___ Excerpted records

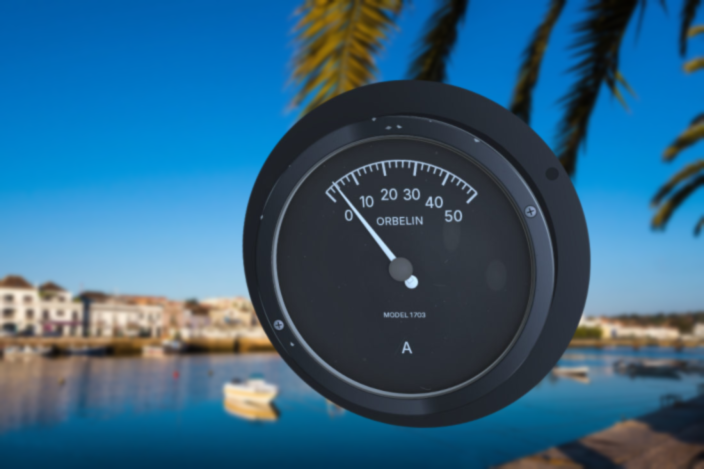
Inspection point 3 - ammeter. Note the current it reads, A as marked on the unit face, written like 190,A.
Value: 4,A
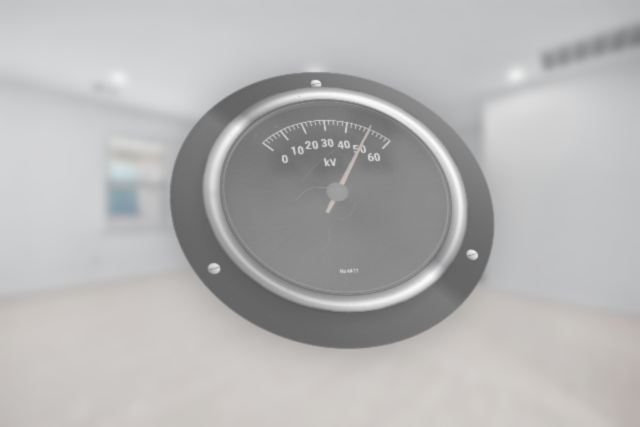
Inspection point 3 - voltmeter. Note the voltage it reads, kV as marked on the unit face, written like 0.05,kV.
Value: 50,kV
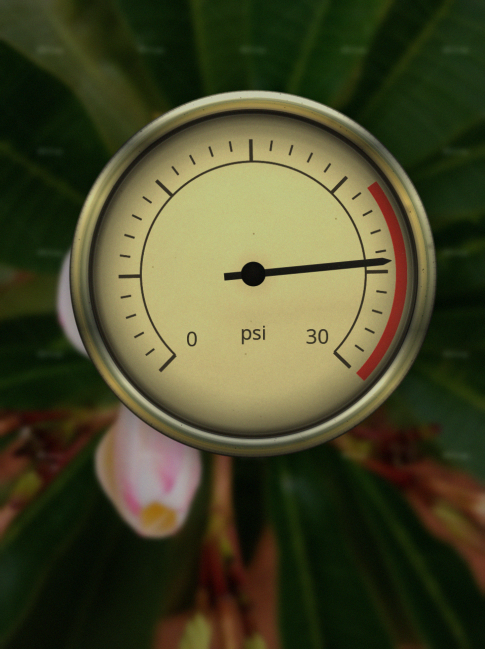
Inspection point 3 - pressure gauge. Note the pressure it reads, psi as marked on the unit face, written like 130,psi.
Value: 24.5,psi
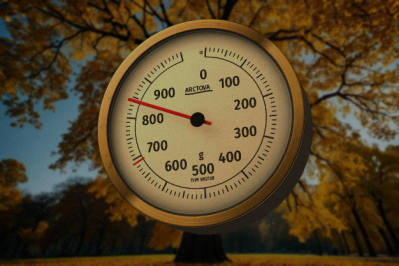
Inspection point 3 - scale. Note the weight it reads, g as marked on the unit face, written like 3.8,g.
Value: 840,g
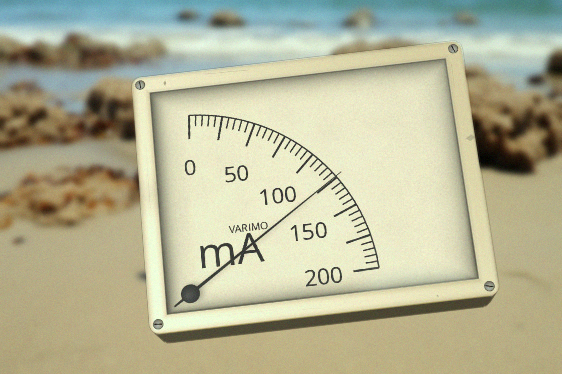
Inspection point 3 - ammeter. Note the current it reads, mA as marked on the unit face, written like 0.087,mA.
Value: 125,mA
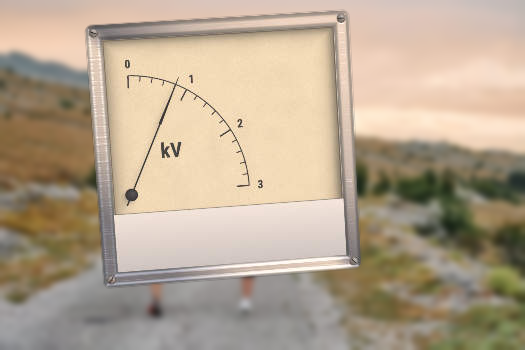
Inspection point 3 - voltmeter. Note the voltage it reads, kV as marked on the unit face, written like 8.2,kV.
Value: 0.8,kV
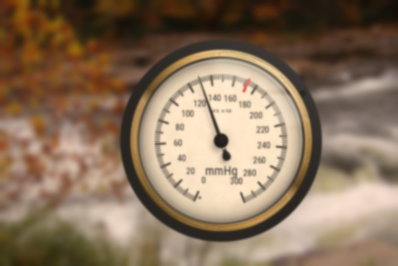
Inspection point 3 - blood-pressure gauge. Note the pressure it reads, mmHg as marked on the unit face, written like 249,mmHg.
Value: 130,mmHg
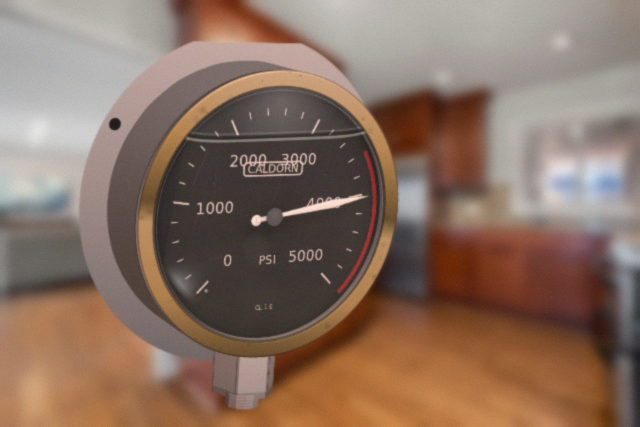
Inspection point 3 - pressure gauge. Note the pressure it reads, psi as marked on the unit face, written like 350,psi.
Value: 4000,psi
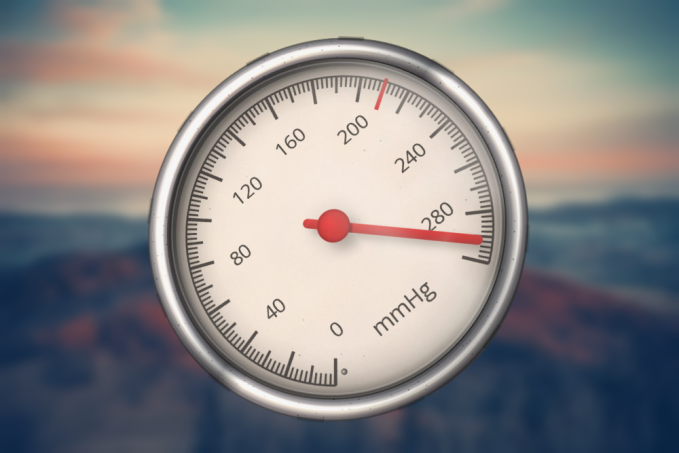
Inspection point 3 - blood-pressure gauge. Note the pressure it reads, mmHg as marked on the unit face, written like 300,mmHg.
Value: 292,mmHg
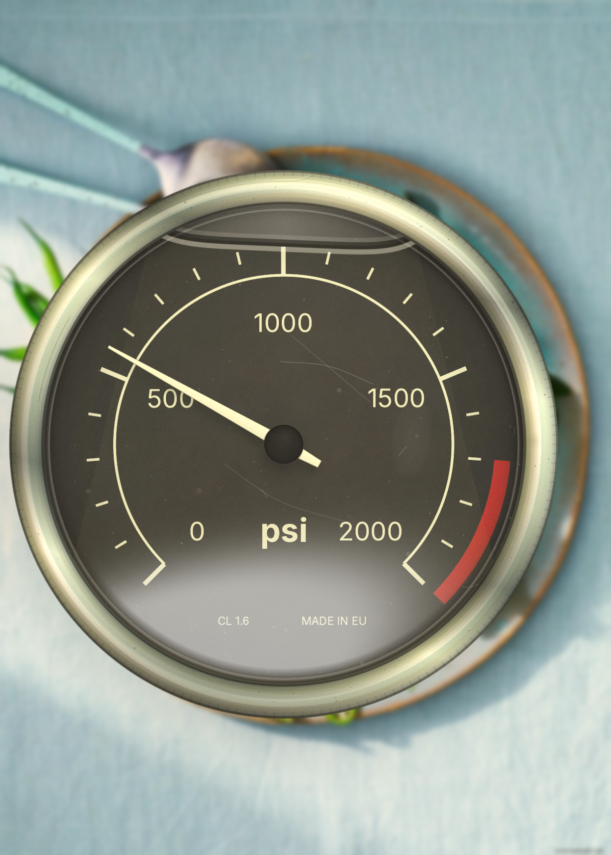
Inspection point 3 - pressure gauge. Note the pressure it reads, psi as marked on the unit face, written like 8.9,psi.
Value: 550,psi
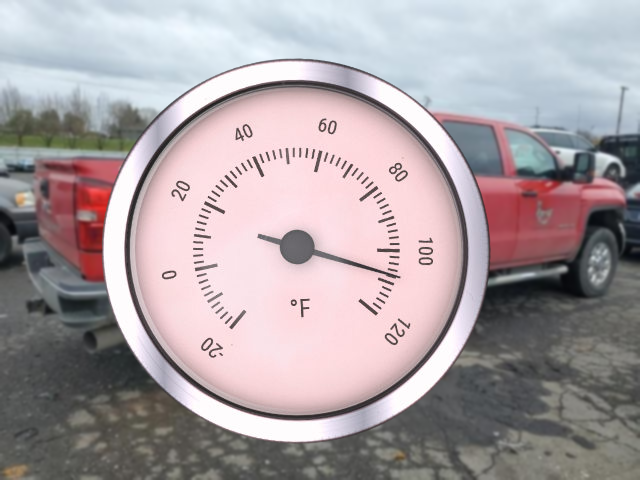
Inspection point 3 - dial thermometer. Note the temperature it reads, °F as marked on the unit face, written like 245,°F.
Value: 108,°F
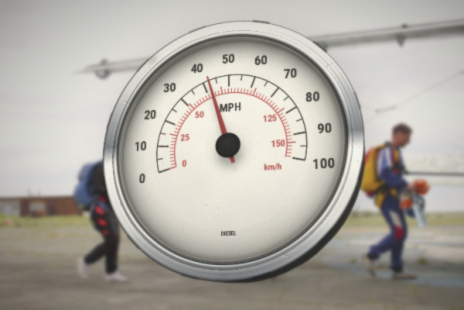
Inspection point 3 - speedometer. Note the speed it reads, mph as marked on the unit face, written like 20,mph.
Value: 42.5,mph
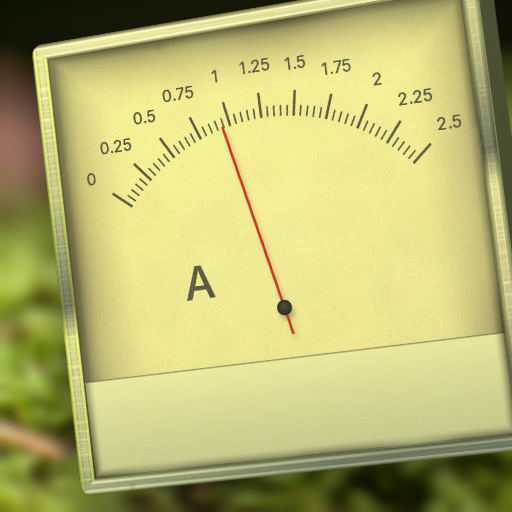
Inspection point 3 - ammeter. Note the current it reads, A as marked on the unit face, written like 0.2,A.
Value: 0.95,A
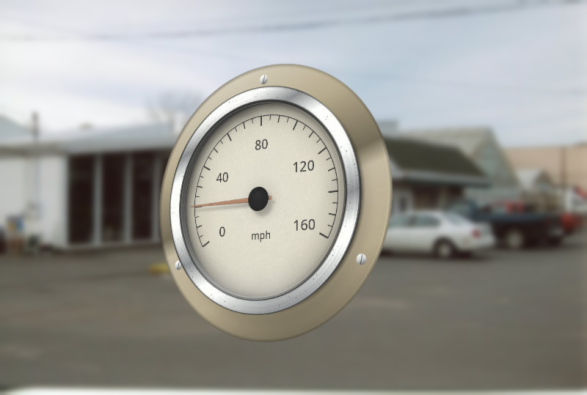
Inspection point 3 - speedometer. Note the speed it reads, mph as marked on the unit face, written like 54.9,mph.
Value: 20,mph
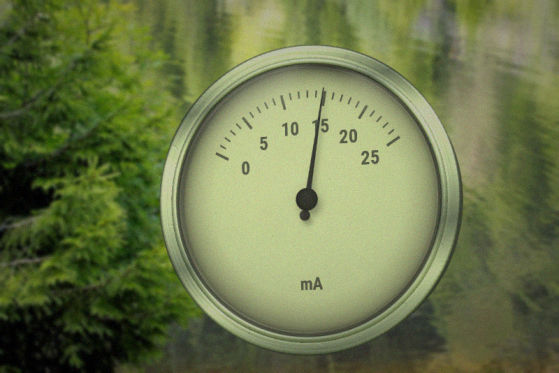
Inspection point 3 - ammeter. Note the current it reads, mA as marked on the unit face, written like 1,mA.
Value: 15,mA
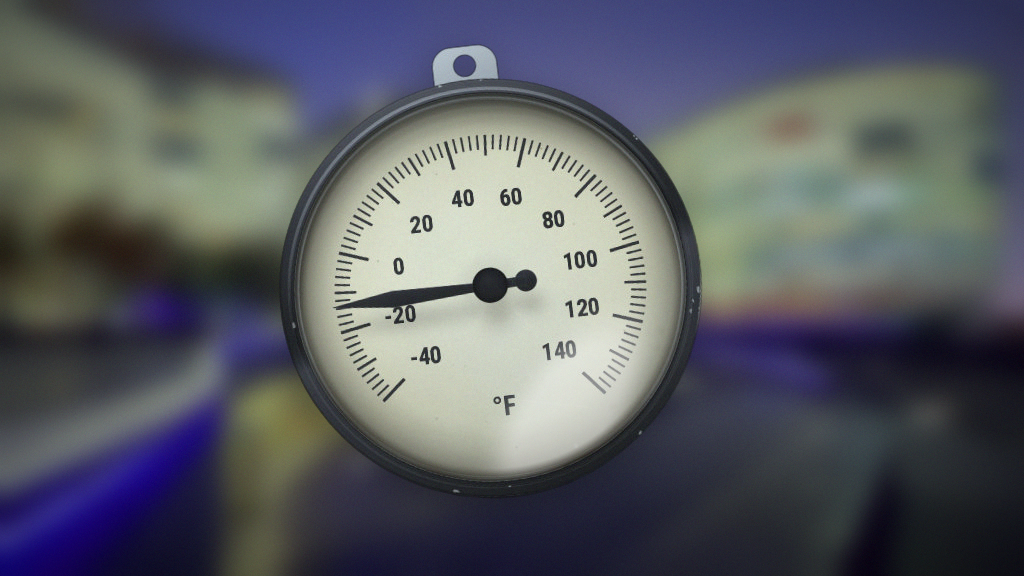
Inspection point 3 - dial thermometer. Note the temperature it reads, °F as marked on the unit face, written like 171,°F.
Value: -14,°F
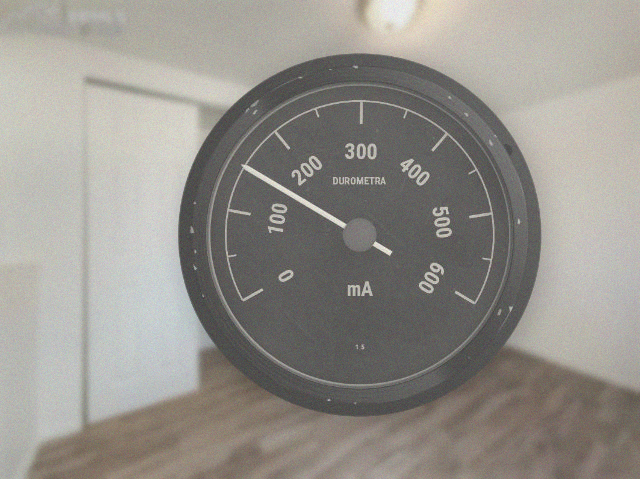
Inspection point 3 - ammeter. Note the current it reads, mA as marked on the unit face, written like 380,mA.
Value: 150,mA
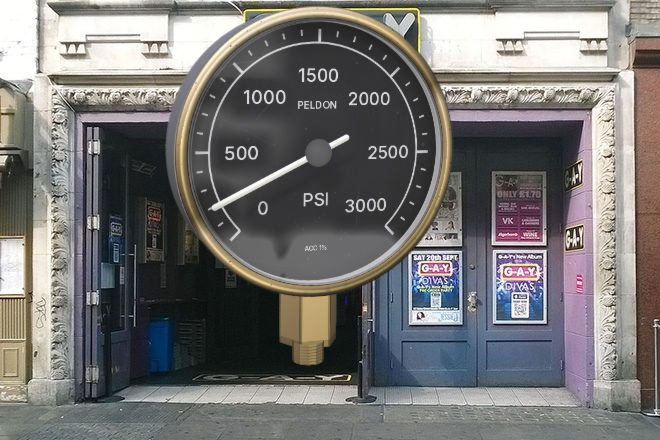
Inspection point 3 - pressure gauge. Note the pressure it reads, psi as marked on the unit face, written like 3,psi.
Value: 200,psi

______

[Task statement]
Reproduce the data starting with the line containing "Inspection point 3 - scale." and continuing through the line containing "Value: 4000,psi", substituting "instrument face" for every occurrence of "unit face" and leaving everything else unchanged. Omit the pictures from your answer.

[Task response]
Inspection point 3 - scale. Note the weight it reads, g as marked on the instrument face, written like 3.8,g.
Value: 840,g
Inspection point 3 - ammeter. Note the current it reads, mA as marked on the instrument face, written like 0.087,mA.
Value: 125,mA
Inspection point 3 - voltmeter. Note the voltage it reads, kV as marked on the instrument face, written like 8.2,kV.
Value: 0.8,kV
Inspection point 3 - blood-pressure gauge. Note the pressure it reads, mmHg as marked on the instrument face, written like 249,mmHg.
Value: 130,mmHg
Inspection point 3 - pressure gauge. Note the pressure it reads, psi as marked on the instrument face, written like 350,psi.
Value: 4000,psi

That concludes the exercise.